We are really aiming to use the next five or six months to give thought to what we do, how we do it, how much we produce, whether to produce differently, whether to collaborate more internally, how to reduce resource expenditure, and so on. Travel and materials are the two most evident points to consider. It doesn’t make sense, for example, to have an event where 100 people fly over [to London].
When your audience starts to ask you questions—about, say, your carbon footprint—that’s when we tend to shy away from addressing the topic. But if you stop seeing it as a critique and start to see it as an invitation and a way to be helped, then it becomes a real collaboration with your audience.
How does one “infect” places beyond institutions—like, say, art fairs?
Art fairs are not completely futile. When I was at Art Basel this year, there was a question at the end of our panel [about climate change and the art world] asking what the point of it was. My instinctive reaction at the time was to say, “If there is anyone here who has any money or power, you’ve heard the message. Now, go off and do it.”

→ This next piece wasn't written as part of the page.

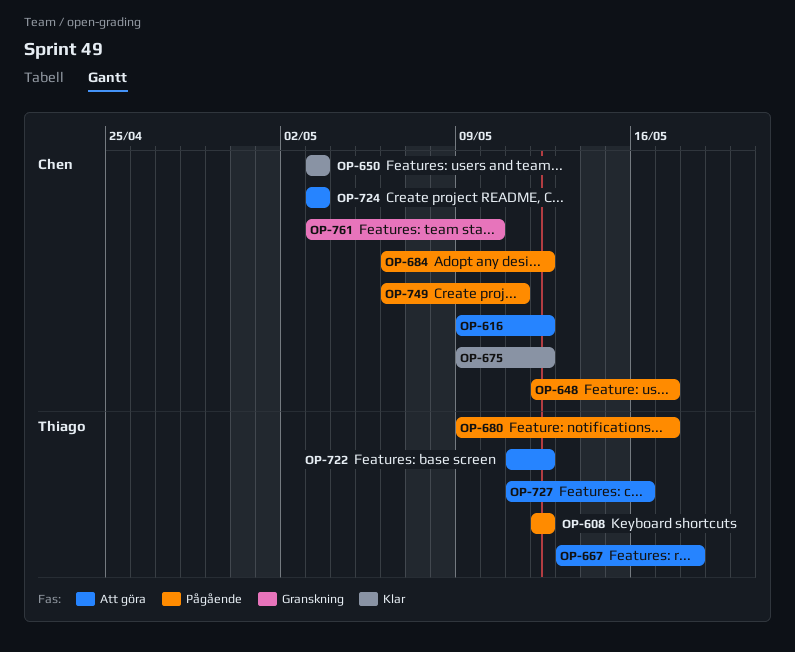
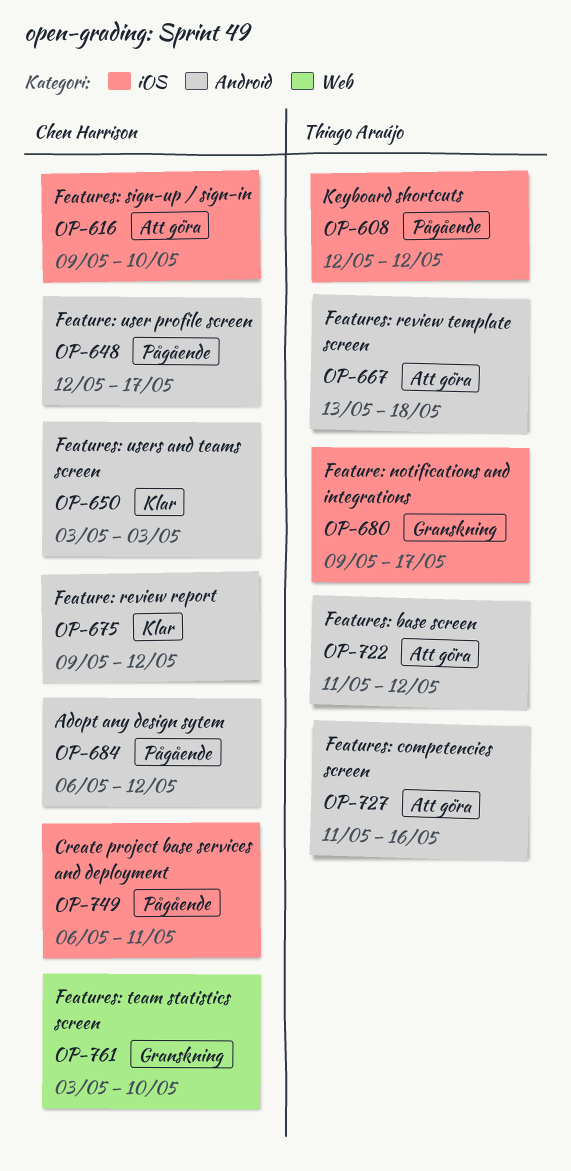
OP-616, due: May 12 -> May 10
OP-680, status: Pågående -> Granskning
OP-724: present -> none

I feel like this is important: The context of an art fair can become strategic. I’ve been in an art institution for most of my professional life, and I am a firm believer in doing things from the inside. As cultural producers, we have a lot more agency than we may realize. One of those agencies is to be quite close to people who are very close to decision-making power on a grander scale.
And, after all, you and I are talking now because we met in Basel, aren’t we? This is an effect of the fair.
Where does the ecological intersect with the way in which institutions need to engender considerations of class, gender, race, and representation?
I feel we need a different approach to ecological questions and questions around representation. The issue of representation has a strong infrastructural component due to the identity of the workers in the institution. Unfortunately, a tree is never going to be a curator, and so we need to address the ecological somewhere else in the infrastructure, in terms of, say, greening institutions themselves.
And while it’s easy to change your program, it takes more than that to become less representative of one kind of experience: the global north, male, white, and straight experience. Unless you keep in mind that the infrastructure itself needs to change in relation to those aspects, then you risk it being just a “moment.”
The effects of climate change are unequally distributed on a planetary scale; the climate targets are established on the notion of that global north being protected from climate disaster. It’s not for me to be the representative of this conversation. To consider these representational and ecological concerns in tandem is where the real challenge begins.